UMA UTOPIA POR REALIZAR
T34 Julho & Agosto 18

Paulo Vaz

Diretor Geral da ATP e Editor do T
E

m 1 de julho de 2003, a “APT –Associação Portuguesa de Têxteis e Vestuário” e a “APIM – Associação Portuguesa das Indústrias de Malha e Confecção”, as duas maiores organizações representativas do sector têxtil e vestuário português, realizaram uma fusão de estruturas dando assim lugar à “ATP – Associação Têxtil e Vestuário de Portugal”, tendo como objetivo criar uma voz mais forte, mais audível, mais coerente e consistente, capaz de uma representação mais eficiente e eficaz da fileira junto do Poder, em Lisboa e Bruxelas.

Para os que possuem memória curta ou seletiva, recorda-se que a ITV portuguesa vivia momentos difíceis então, confrontada com um conjunto de choques competitivos avassaladores – liberalização do comércio têxtil internacional, entrada da China na OMC  (Organização Mundial do Comércio), adopção do euro como moeda e alargamento da União Europeia ao leste do continente – que a projetaram num declínio acelerado e que parecia irreversível e fatal.

A fusão das duas organizações, que, através da ATP passaram a representar a maioria da indústria têxtil e vestuário portuguesa foi um vigoroso sinal dado ao Poder e à sociedade em geral  de que o sector se dispunha a “vender caro a pele”, que “não ia entregar os pontos” e que tudo faria para resistir a um destino, que as circunstâncias e alguns decisores políticos, no exterior e no país, lhe vaticinavam como fatal.

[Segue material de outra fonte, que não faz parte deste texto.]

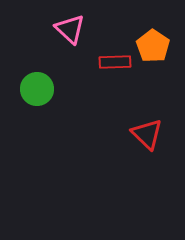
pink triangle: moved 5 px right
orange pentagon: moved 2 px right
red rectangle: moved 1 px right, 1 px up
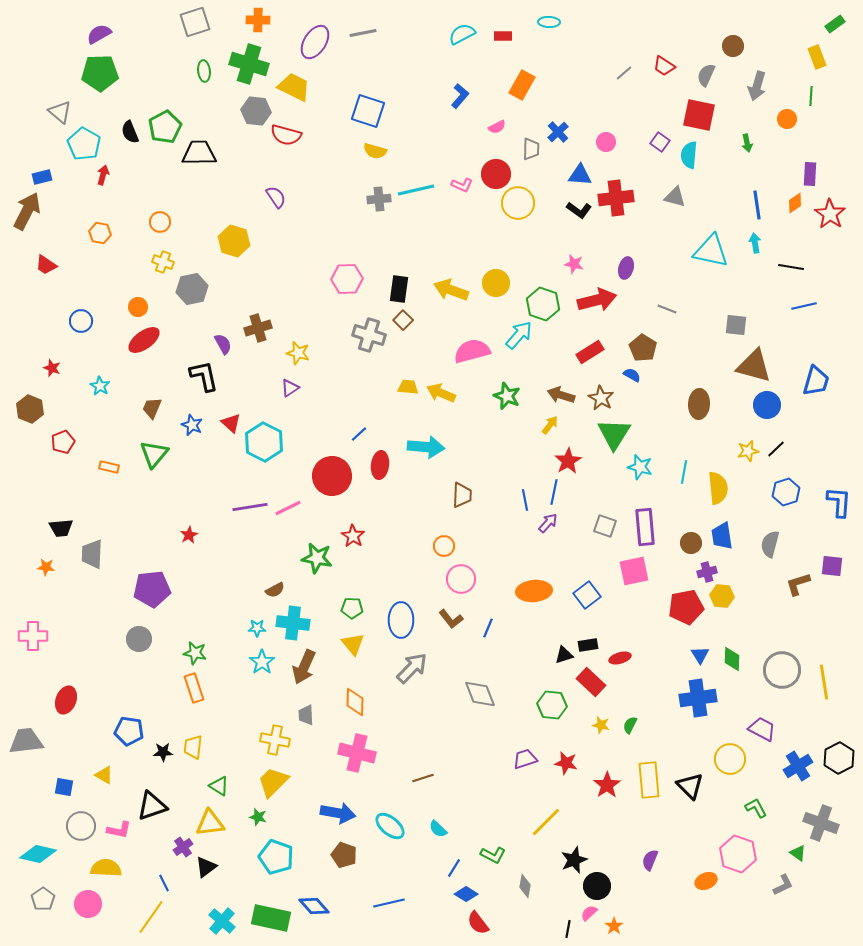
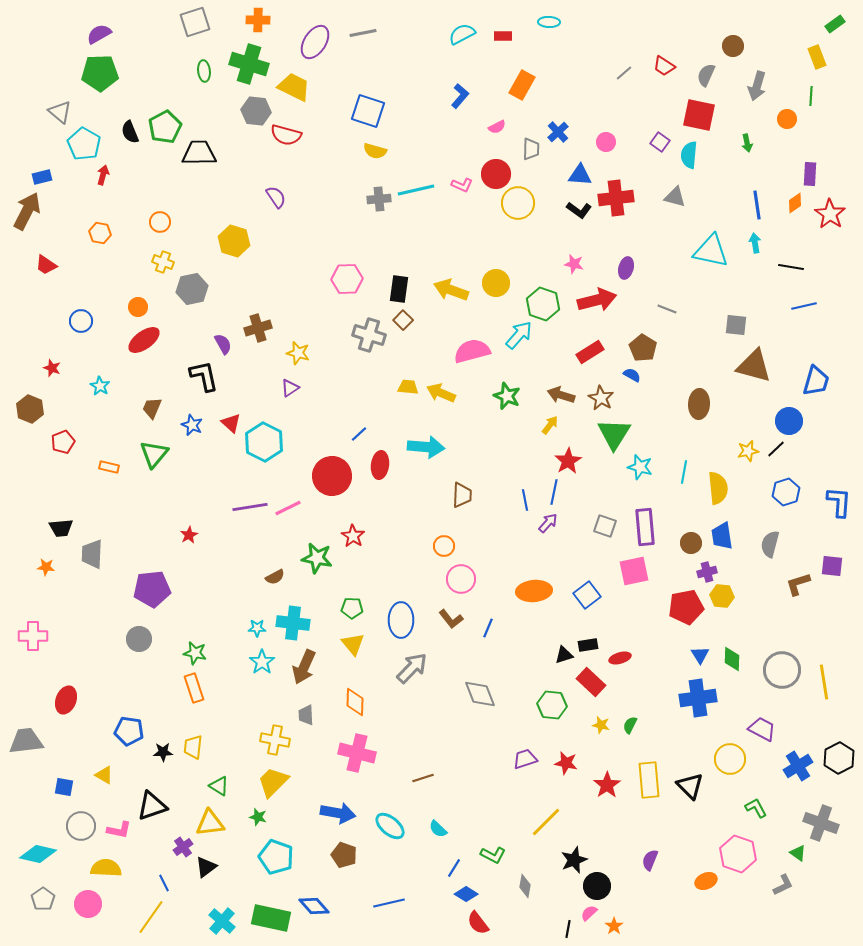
blue circle at (767, 405): moved 22 px right, 16 px down
brown semicircle at (275, 590): moved 13 px up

Mas, mais importante do que isso, foi um sinal para dentro de sector que testemunhava existir uma organização disposta a lutar pelos seus interesses e anseios, com argumentos e recursos, sobretudo liderança assertiva, fosse em Lisboa, em Bruxelas, Washington ou Pequim.

Se não tivesse existido, nesse momento, uma ATP com sentido de missão e orientação estratégica, que possibilitou, em conjunto com a ITKIB (Turquia) e a NTCO (USA), a criação da GAFTT – Global Alliance for Fair Textile Trade, que se apresentou, através da “Declaração de Istambul”, como uma verdadeira barreira à hegemónica apropriação do negócio têxtil global pela China, possivelmente muitas das empresas que ainda compõem o sector em Portugal não existiriam, nem tão-pouco teria sido criada a oportunidade para se realizar, com mais tempo e preparação, a reestruturação de toda a indústria e a sua reinvenção para uma competição assente na diferenciação pelo valor e não pelo preço.

Hoje, quando já tudo parece distante, quando os ventos parecem soprar mais de feição, há mais quem se posicione, esquecendo convenientemente este histórico, a defender a divisão em vez da união, não se descortinando quais os argumentos de tal opção, os quais certamente não podem invocar o interesse do sector, dos subsectores que o compõem e das empresas que neles se integram.

Uma só voz, uma só liderança, um só interlocutor e uma só estratégia, confeririam à Indústria Têxtil e Vestuário portuguesa uma importância ainda maior, mais visibilidade, respeito e reconhecimento acrescidos. Ninguém parece duvidar disso, lamentando-se apenas a acomodação do sector, que espera que os outros façam aquilo que ele reclama em particular, mas sem oferecer o trabalho e a responsabilidade dessa implicação, que tem de impor publicamente.

Perante tudo isto, mesmo quando os ventos da história nos confundem, temos presente que as utopias pelas quais lutamos, apesar de não estarem realizadas, permanecem objetivos colectivos a realizar, pelo que devemos apelar à persistência e ancorar-nos na tenacidade da razão que nos assiste para não desistirmos desse desígnio. Nesta data, como há quinze anos atrás, ou daqui a quinze se o destino assim ainda o quiser.